Document text

= Beginning of Section =

As a person turns old, the intensity of sound that reaches the inner ear is reduced. The connections between certain sensory cells and nerve cells are damaged.
Certain sensory cells and nerve cells in the inner ear are related to age-related hearing loss, reports a new study done in mice. Dying sensory hair cells in the inner ear are almost entirely to blame for age-related hearing loss. Researchers at Johns Hopkins University School of Medicine suggest that when an animal is exposed to a loud sound, increased number of connections between certain sensory cells and nerve cells are damaged in the inner ear.
“If confirmed, our findings give us new ideas for how physicians may someday treat or prevent age-related hearing loss,” said, Dr. Paul Fuchs, John E. Bordley professor of otolaryngology—head and neck surgery at the Johns Hopkins University School of Medicine.

= End of Section =

Task list
A. In what animal was the new study in the article on age-related hearing loss done?
B. Repeat the passage of the article on age-related hearing loss that begins at the words "As a person" and stops after "School of Medicine.".
C. Pick up the article on age-related hearing loss after its last sentence and continue writing it.

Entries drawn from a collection
= Beginning of Section =

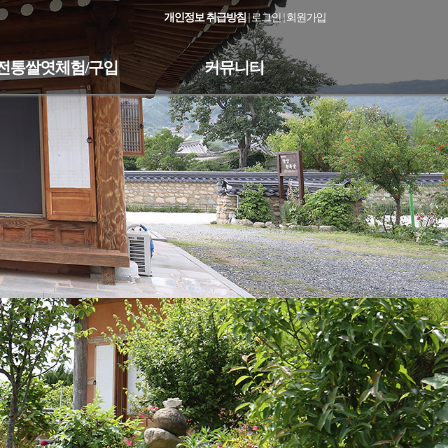
개인정보 취급방침
|
로그인
|
회원가입
전통쌀엿체험/구입
커뮤니티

= End of Section =

Expected responses
A. Mice.

B.
As a person turns old, the intensity of sound that reaches the inner ear is reduced. The connections between certain sensory cells and nerve cells are damaged.
Certain sensory cells and nerve cells in the inner ear are related to age-related hearing loss, reports a new study done in mice. Dying sensory hair cells in the inner ear are almost entirely to blame for age-related hearing loss. Researchers at Johns Hopkins University School of Medicine suggest that when an animal is exposed to a loud sound, increased number of connections between certain sensory cells and nerve cells are damaged in the inner ear.
“If confirmed, our findings give us new ideas for how physicians may someday treat or prevent age-related hearing loss,” said, Dr. Paul Fuchs, John E. Bordley professor of otolaryngology—head and neck surgery at the Johns Hopkins University School of Medicine.

C.
Sensory cells that lie inside the ear convert sound waves into electrical signals, which the nerve cells pick up and send to the brain. There is an inner and outer set of these sensory cells, called “hair cells” because of the filaments that act like antennae picking up sound waves.
The inner tier is closer to the brain. The outer tier has a secondary function of amplifying the sound waves within the inner ear. Aging brings a loss of these outer cells, and is closely correlated with a loss of hearing.
Efficiency of the outgoing and incoming connections was tested using the electrical signals from within the inner hair cells of young and old mice. They found that the incoming nerve cells were more active in animals that were harder of hearing. The more active those nerve cells, the more they turn down the amplification of the outer hair cells, and the harder it becomes to hear.
Researchers believe if the same phenomena is occurring in humans there may be ways to prevent those incoming nerve cells from forming connections with inner hair cells, which could prevent hearing loss during old age.